The Urban Institute recently investigated how the housing market has changed 50 years after the Fair Housing Act was passed in 1968. As with the recent review of the Kerner Report, the Urban Institute found that things have not changed much.
"We’ve made important progress since 1968, but we can’t claim to have vanquished housing discrimination or reversed its pernicious effects." – @maturner #FHAct50 https://t.co/nA06JvGOEi— Urban Institute (@urbaninstitute) April 3, 2018
“Until 1968, landlords could legally refuse to rent to African Americans and other people of color, and homeowners and real estate agents could refuse to show or sell them homes,” wrote Margery Austin Turner in the Institute's report. “Banks could deny mortgage loans based on a homebuyer’s race or a neighborhood’s racial mix. And white communities could pass zoning and land-use restrictions designed to keep people of color out. The federal Fair Housing Act declared these practices illegal, protecting people from discrimination when they are renting or buying a home or applying for a mortgage loan.”
Following the passing of the Fair Housing Act, African American homeownership rose to almost 50 percent … until the dawn of the new millennium.

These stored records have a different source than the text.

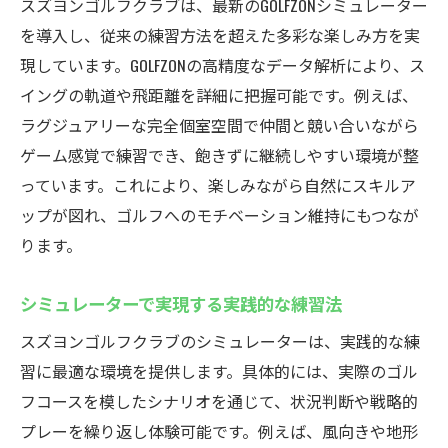
スズヨンゴルフクラブは、最新のGOLFZONシミュレーター
を導入し、従来の練習方法を超えた多彩な楽しみ方を実
現しています。GOLFZONの高精度なデータ解析により、ス
イングの軌道や飛距離を詳細に把握可能です。例えば、
ラグジュアリーな完全個室空間で仲間と競い合いながら
ゲーム感覚で練習でき、飽きずに継続しやすい環境が整
っています。これにより、楽しみながら自然にスキルア
ップが図れ、ゴルフへのモチベーション維持にもつなが
ります。
シミュレーターで実現する実践的な練習法
スズヨンゴルフクラブのシミュレーターは、実践的な練
習に最適な環境を提供します。具体的には、実際のゴル
フコースを模したシナリオを通じて、状況判断や戦略的
プレーを繰り返し体験可能です。例えば、風向きや地形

“From 2000 to 2015, that gain was more than erased as forces within and beyond the housing market aligned to reduce the black homeownership rate to 41.2 percent,” stated Urban Institute researchers.
In 2015, white homeownership rates were about 64 percent. However, in 2015, black homeownership rates unfortunately mirrored the ones back in 1968.

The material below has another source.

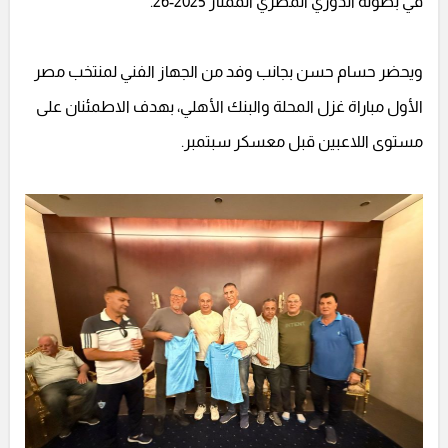
في بطولة الدوري المصري الممتاز 2025-26.
ويحضر حسام حسن بجانب وفد من الجهاز الفني لمنتخب مصر
الأول مباراة غزل المحلة والبنك الأهلي، بهدف الاطمئنان على
مستوى اللاعبين قبل معسكر سبتمبر.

The blatant discrimination may not be present, but discrimination is still prominent, with subtle racism helping to depress black homeownership rates. A 2012 HUD report on housing discrimination found that people of color are not notified of as many available homes and apartments as their white counterparts, are, for instance.
Neighborhood segregation is also a significant factor in these numbers.
"A typical white person lives in a neighborhood that is 75 percent white and 8 percent African American, while a typical African American person lives in a neighborhood that is only 35 percent white and 45 percent African American," reads a report from the US Partnership on Mobility from Poverty.
Going forward, the Urban Institute stresses the importance of making fair housing a priority for the federal government. The courts have already put such pressure on HUD Secretary Ben Carson.